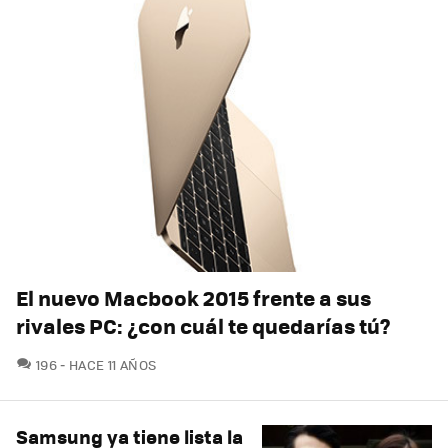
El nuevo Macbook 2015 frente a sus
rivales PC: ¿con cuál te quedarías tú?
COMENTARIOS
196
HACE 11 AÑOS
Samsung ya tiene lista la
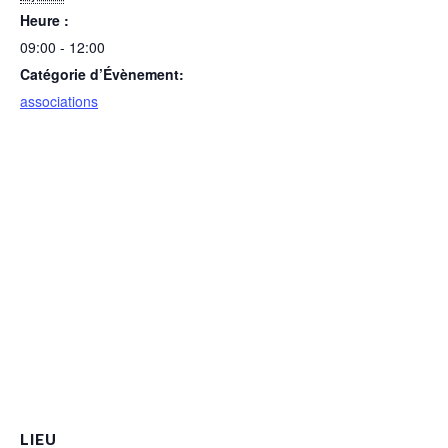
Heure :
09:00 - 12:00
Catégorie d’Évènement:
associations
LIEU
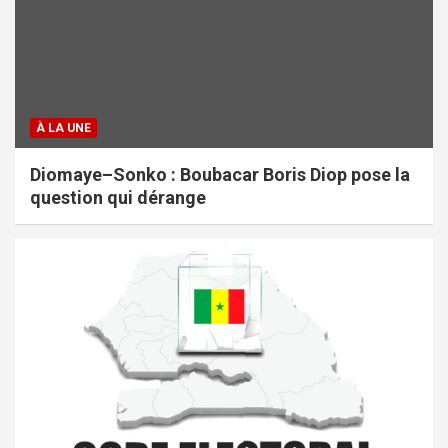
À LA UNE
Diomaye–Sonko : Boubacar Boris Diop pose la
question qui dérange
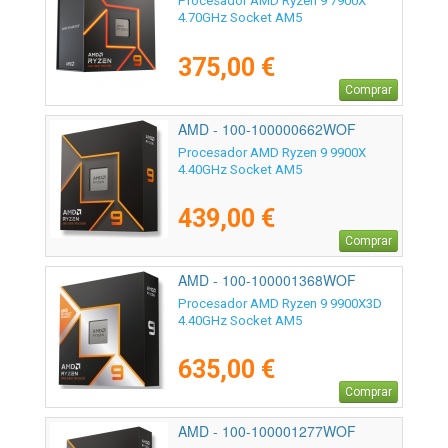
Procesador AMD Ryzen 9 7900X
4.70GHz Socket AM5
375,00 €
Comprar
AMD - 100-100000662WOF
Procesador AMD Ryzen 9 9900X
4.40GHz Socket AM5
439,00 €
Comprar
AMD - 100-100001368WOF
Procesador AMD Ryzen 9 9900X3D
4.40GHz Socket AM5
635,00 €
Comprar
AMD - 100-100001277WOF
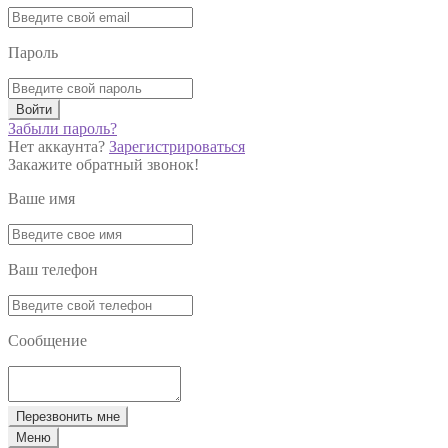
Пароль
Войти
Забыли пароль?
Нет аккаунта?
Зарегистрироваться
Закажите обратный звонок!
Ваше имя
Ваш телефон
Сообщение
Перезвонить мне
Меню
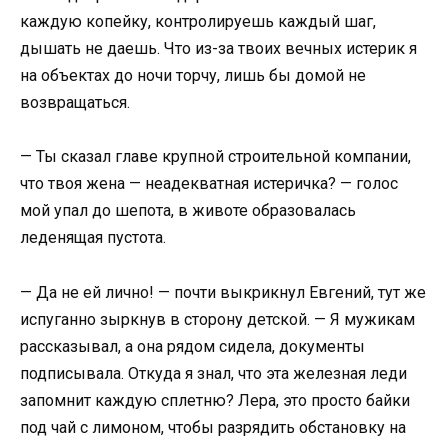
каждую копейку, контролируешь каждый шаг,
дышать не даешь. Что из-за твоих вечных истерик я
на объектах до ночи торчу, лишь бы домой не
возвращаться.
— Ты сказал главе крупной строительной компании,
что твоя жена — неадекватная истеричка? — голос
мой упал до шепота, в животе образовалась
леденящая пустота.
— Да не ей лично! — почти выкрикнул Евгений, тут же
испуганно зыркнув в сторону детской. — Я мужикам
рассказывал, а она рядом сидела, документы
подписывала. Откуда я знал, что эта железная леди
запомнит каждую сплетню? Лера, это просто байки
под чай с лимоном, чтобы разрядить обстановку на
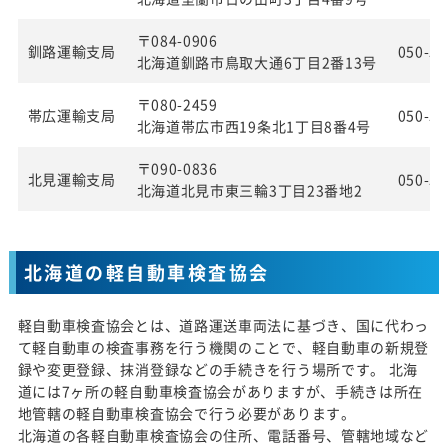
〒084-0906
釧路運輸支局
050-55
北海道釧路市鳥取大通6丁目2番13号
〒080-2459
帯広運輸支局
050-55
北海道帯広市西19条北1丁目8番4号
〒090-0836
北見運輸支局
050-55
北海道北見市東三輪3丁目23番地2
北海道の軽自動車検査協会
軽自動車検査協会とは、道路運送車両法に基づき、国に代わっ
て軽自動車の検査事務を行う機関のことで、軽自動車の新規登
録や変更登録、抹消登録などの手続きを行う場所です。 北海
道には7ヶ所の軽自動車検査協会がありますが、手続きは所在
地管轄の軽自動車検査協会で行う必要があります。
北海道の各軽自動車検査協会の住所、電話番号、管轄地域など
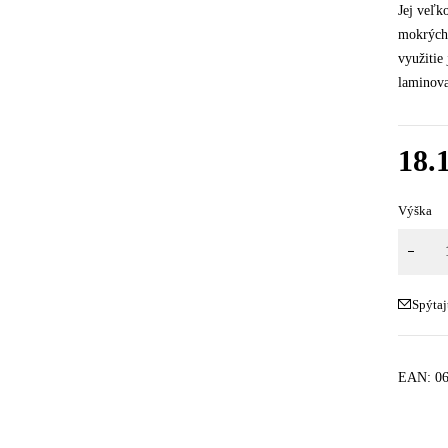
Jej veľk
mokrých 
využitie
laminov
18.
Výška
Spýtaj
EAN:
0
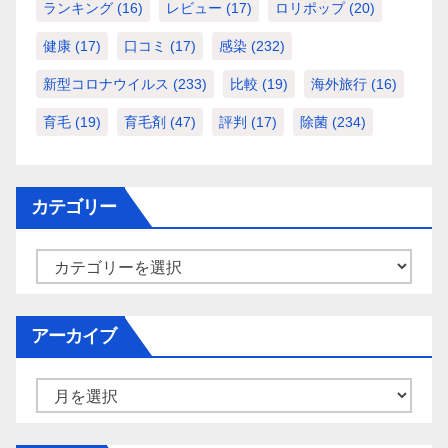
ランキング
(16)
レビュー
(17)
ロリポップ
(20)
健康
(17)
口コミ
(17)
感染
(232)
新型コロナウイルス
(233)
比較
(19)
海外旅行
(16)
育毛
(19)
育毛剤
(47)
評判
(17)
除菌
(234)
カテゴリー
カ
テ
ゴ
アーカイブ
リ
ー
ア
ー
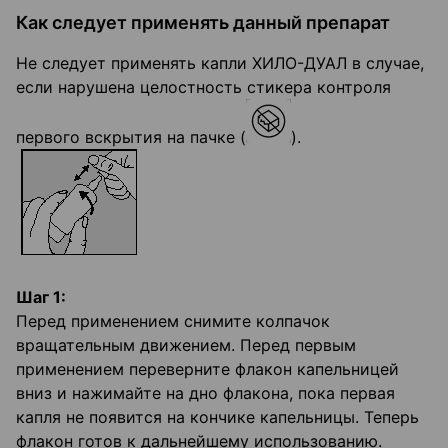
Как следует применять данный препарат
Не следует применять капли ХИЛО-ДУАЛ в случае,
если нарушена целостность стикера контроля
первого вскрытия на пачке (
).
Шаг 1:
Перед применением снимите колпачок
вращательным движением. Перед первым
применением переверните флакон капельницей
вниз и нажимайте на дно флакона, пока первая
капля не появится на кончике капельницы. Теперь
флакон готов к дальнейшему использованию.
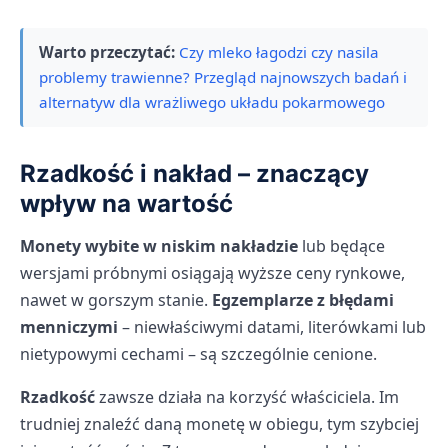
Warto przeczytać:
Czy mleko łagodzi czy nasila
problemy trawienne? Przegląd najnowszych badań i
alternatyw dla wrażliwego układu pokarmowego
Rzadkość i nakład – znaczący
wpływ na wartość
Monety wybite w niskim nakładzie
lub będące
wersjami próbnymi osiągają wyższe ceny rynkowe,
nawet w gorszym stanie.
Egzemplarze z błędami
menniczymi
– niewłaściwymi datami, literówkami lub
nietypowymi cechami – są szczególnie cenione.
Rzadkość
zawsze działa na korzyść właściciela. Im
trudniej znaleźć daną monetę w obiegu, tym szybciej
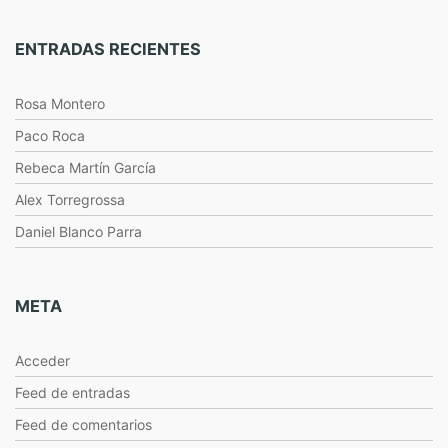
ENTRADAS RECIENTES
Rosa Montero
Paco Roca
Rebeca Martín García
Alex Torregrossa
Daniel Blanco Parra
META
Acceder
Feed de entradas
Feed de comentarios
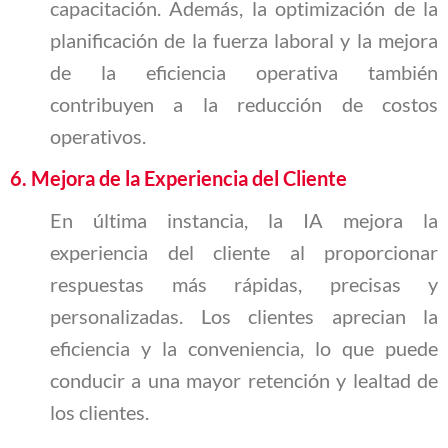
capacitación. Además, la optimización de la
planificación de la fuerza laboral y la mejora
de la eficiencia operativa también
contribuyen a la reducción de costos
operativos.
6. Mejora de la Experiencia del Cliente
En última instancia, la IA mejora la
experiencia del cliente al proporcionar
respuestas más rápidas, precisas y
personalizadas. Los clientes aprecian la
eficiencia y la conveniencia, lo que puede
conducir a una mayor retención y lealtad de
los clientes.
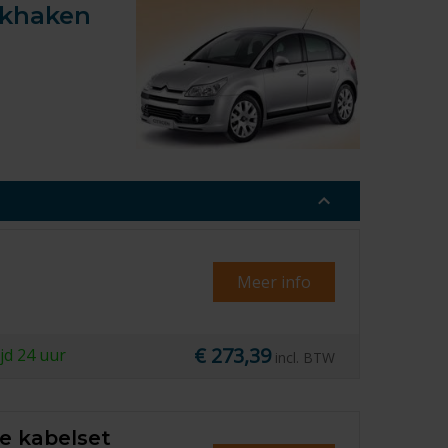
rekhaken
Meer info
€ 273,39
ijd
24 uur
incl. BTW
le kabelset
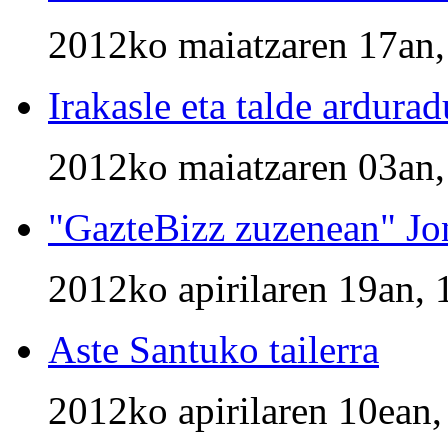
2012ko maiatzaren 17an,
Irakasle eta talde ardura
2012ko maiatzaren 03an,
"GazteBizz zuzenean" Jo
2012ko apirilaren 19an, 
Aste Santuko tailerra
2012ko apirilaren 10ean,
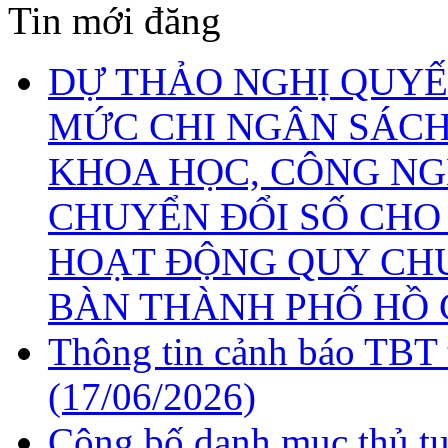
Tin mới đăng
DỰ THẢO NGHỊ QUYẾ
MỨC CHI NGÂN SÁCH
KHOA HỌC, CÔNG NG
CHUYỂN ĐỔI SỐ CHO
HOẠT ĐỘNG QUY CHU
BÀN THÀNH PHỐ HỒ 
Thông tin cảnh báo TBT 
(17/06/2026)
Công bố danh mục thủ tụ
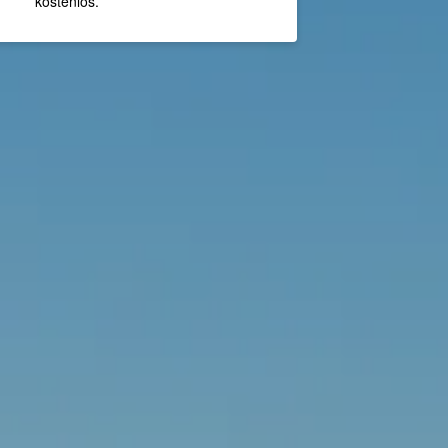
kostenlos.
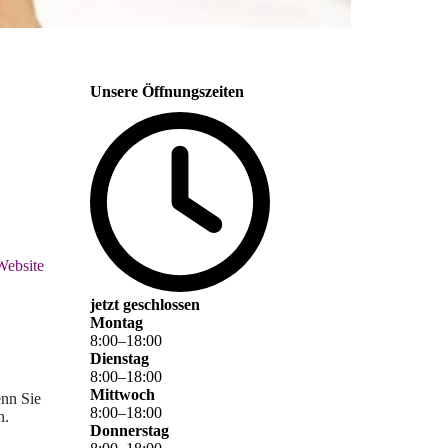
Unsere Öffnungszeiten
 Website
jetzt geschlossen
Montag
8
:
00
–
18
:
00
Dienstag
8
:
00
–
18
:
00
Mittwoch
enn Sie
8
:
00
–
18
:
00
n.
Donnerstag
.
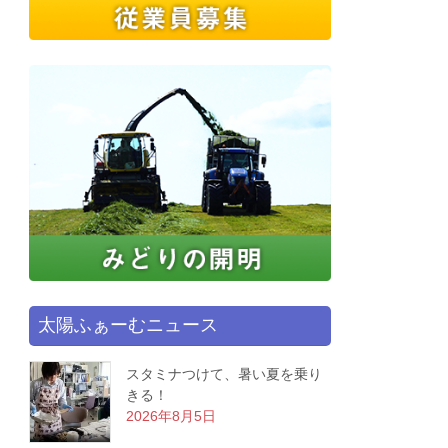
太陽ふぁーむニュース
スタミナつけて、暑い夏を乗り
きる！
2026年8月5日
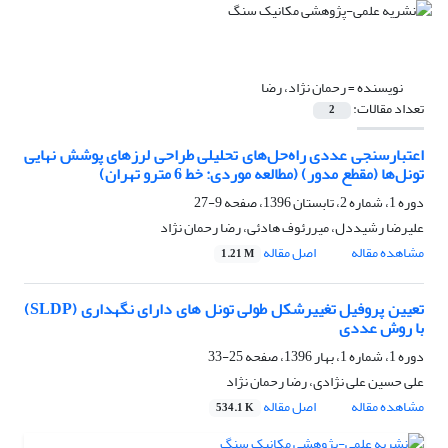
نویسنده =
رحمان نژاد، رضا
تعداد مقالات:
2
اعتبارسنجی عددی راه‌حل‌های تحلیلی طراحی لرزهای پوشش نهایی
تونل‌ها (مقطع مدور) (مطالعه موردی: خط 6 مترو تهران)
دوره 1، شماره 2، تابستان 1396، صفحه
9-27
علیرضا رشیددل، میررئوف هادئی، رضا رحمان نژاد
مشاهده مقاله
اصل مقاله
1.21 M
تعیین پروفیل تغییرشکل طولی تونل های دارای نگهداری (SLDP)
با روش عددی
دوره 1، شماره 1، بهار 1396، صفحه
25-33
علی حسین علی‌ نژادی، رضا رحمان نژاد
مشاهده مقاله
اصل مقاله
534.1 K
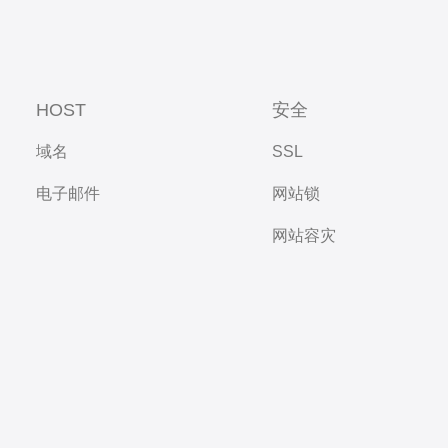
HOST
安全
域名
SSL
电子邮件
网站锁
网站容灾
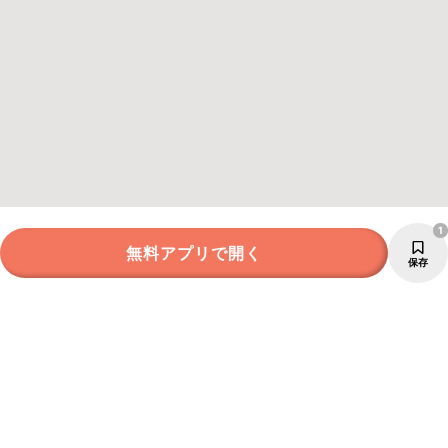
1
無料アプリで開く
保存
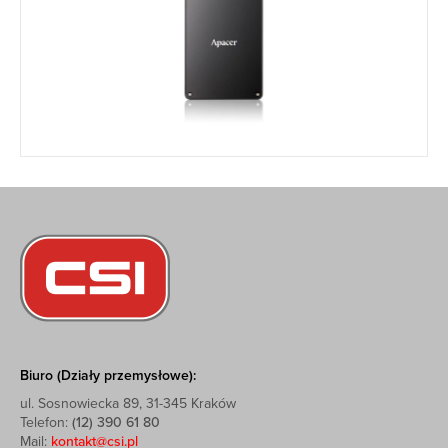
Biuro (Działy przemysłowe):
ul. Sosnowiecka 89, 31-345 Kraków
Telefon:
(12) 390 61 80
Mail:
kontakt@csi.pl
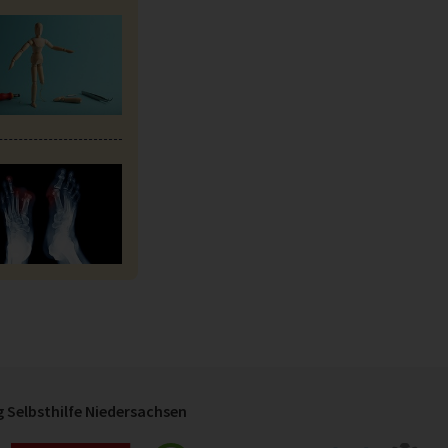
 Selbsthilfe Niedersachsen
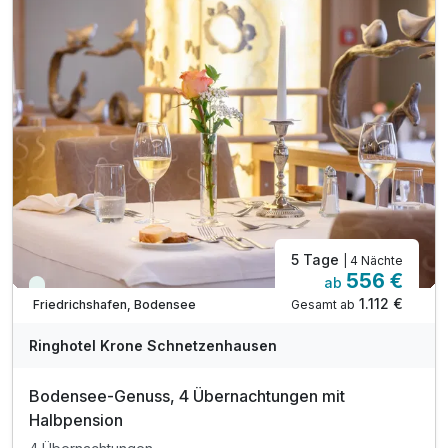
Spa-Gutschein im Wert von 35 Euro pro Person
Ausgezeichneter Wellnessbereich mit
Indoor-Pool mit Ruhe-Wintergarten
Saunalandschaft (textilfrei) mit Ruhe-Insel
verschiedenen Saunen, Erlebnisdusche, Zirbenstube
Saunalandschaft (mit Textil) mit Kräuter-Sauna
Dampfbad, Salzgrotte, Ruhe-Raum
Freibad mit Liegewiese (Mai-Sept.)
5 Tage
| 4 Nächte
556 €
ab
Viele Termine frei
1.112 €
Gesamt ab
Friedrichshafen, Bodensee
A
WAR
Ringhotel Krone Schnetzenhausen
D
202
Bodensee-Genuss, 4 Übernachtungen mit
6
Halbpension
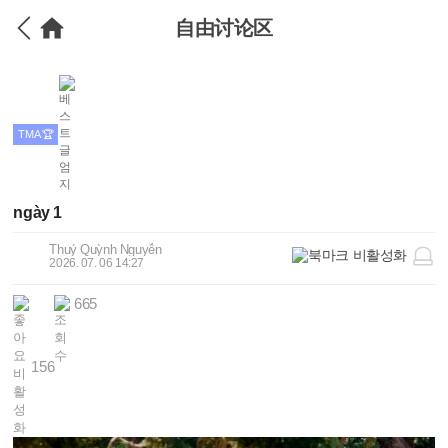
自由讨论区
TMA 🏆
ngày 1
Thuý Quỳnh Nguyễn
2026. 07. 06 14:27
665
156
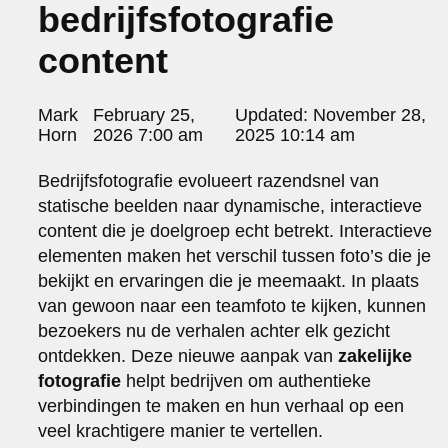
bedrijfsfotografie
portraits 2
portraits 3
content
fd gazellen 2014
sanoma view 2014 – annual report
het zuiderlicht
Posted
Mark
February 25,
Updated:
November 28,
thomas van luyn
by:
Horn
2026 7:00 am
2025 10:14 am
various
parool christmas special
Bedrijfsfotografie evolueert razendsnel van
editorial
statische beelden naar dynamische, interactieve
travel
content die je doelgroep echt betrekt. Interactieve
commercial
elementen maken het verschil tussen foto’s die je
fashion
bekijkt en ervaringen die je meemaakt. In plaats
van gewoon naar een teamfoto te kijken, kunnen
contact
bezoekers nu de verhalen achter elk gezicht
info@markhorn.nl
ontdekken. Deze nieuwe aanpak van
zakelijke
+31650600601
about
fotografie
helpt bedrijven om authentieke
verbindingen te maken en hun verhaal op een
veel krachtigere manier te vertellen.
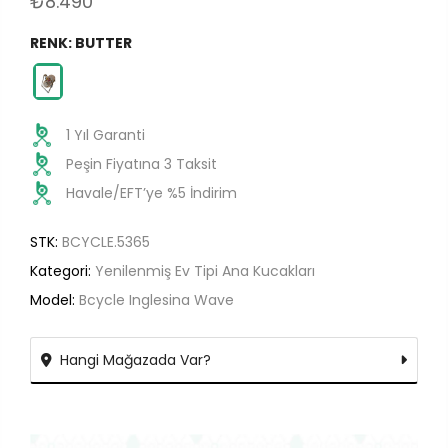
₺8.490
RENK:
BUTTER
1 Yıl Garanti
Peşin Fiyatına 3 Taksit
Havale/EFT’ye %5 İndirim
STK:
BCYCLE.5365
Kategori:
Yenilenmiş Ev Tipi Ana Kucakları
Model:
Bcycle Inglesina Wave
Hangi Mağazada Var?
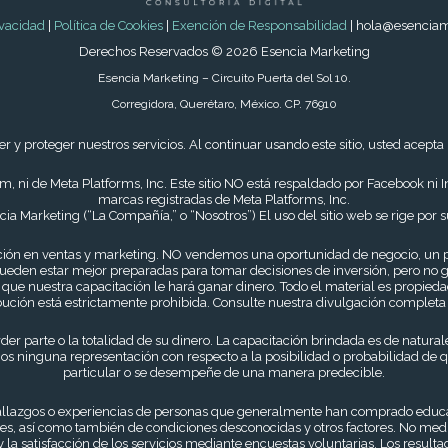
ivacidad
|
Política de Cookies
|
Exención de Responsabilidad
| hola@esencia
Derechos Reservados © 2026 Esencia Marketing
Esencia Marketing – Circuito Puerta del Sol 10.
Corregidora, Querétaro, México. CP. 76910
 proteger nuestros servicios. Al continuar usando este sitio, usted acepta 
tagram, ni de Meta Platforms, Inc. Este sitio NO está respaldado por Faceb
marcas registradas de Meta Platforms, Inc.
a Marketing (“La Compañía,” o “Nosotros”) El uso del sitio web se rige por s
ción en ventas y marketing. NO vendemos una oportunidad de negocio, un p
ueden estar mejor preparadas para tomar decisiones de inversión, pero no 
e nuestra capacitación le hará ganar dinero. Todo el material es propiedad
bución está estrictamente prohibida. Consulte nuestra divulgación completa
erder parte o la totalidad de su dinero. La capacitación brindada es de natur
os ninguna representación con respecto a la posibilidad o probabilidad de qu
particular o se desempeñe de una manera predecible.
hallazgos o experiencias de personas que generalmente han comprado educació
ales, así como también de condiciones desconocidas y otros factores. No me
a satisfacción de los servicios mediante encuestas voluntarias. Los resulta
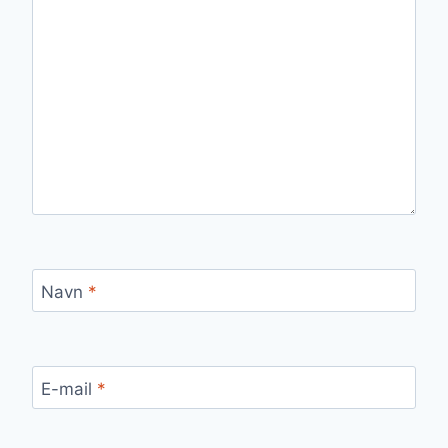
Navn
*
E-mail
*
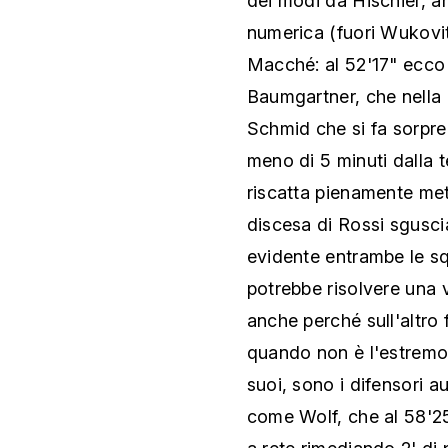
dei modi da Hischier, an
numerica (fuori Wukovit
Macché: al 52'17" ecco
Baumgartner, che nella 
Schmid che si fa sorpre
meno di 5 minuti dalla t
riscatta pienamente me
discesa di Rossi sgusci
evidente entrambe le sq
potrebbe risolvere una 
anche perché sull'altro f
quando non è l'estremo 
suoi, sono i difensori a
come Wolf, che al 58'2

__________

In the data above, take the line with "что твоя жена", the line with "если нарушена целостность стикера контроля", and every line between, and set them down exactly without pictures.

что твоя жена — неадекватная истеричка? — голос
мой упал до шепота, в животе образовалась
леденящая пустота.
— Да не ей лично! — почти выкрикнул Евгений, тут же
испуганно зыркнув в сторону детской. — Я мужикам
рассказывал, а она рядом сидела, документы
подписывала. Откуда я знал, что эта железная леди
запомнит каждую сплетню? Лера, это просто байки
под чай с лимоном, чтобы разрядить обстановку на
〒084-0906
釧路運輸支局
050-55
北海道釧路市鳥取大通6丁目2番13号
〒080-2459
帯広運輸支局
050-55
北海道帯広市西19条北1丁目8番4号
〒090-0836
北見運輸支局
050-55
北海道北見市東三輪3丁目23番地2
北海道の軽自動車検査協会
軽自動車検査協会とは、道路運送車両法に基づき、国に代わっ
て軽自動車の検査事務を行う機関のことで、軽自動車の新規登
録や変更登録、抹消登録などの手続きを行う場所です。 北海
道には7ヶ所の軽自動車検査協会がありますが、手続きは所在
地管轄の軽自動車検査協会で行う必要があります。
北海道の各軽自動車検査協会の住所、電話番号、管轄地域など
Jej veľk
mokrých 
využitie
laminov
18.
Výška
Spýtaj
EAN:
0
ランキング
(16)
レビュー
(17)
ロリポップ
(20)
健康
(17)
口コミ
(17)
感染
(232)
新型コロナウイルス
(233)
比較
(19)
海外旅行
(16)
育毛
(19)
育毛剤
(47)
評判
(17)
除菌
(234)
カテゴリー
カ
テ
ゴ
アーカイブ
リ
ー
ア
ー
Как следует применять данный препарат
Не следует применять капли ХИЛО-ДУАЛ в случае,
если нарушена целостность стикера контроля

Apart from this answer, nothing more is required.